→ **SELECTED EXCERPT**:
- Opening Delimiter -

System of linear equations - solve with 3 variables?

k9handler · 07-31-2008, 04:57 PM

Fellas,
Here is an example problem, whats the best way to solve for X, Y and Z ?

First one I did come up undefined after two pages.

1.

X + 10Y + Z = 52
5X + Y + 4Z = 15
X + 2Y - 3Z = 12

Thanks in advance for any help you can provide.

island911 · 07-31-2008, 05:00 PM

'best' depends on whether the eq's are from an algebra class, a pre-calc class, or a linear algebra class.

k9handler · 07-31-2008, 05:04 PM

Well this is from a basic college 101 algebra class.

k9handler · 07-31-2008, 05:20 PM

Found this info on a site.

* Solve the following system of equations using Gaussian elimination.

- Closing Delimiter -

→ **PROBLEM DESCRIPTION**: Extract everything from "System of linear" down to "X, Y and Z ?" in the forum thread on solving three-variable linear equations, copying it word for word.

→ **INPUT DATA**:
- Opening Delimiter -

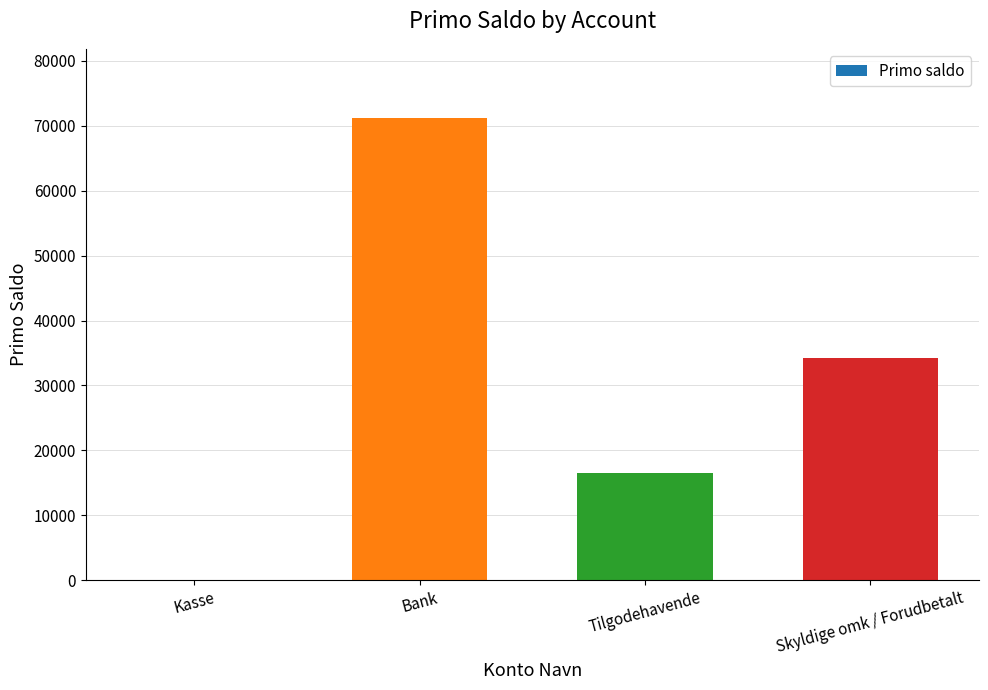

Are the bars horizontal?

No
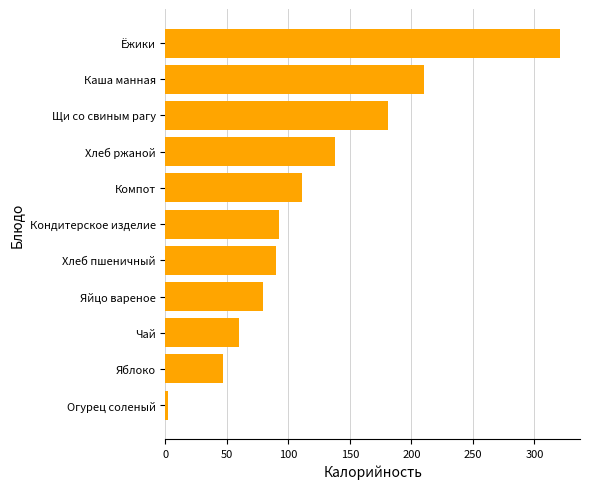

Does the chart contain stacked bars?

No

- Closing Delimiter -

→ **WRITTEN SOLUTION**:
System of linear equations - solve with 3 variables?

k9handler · 07-31-2008, 04:57 PM

Fellas,
Here is an example problem, whats the best way to solve for X, Y and Z ?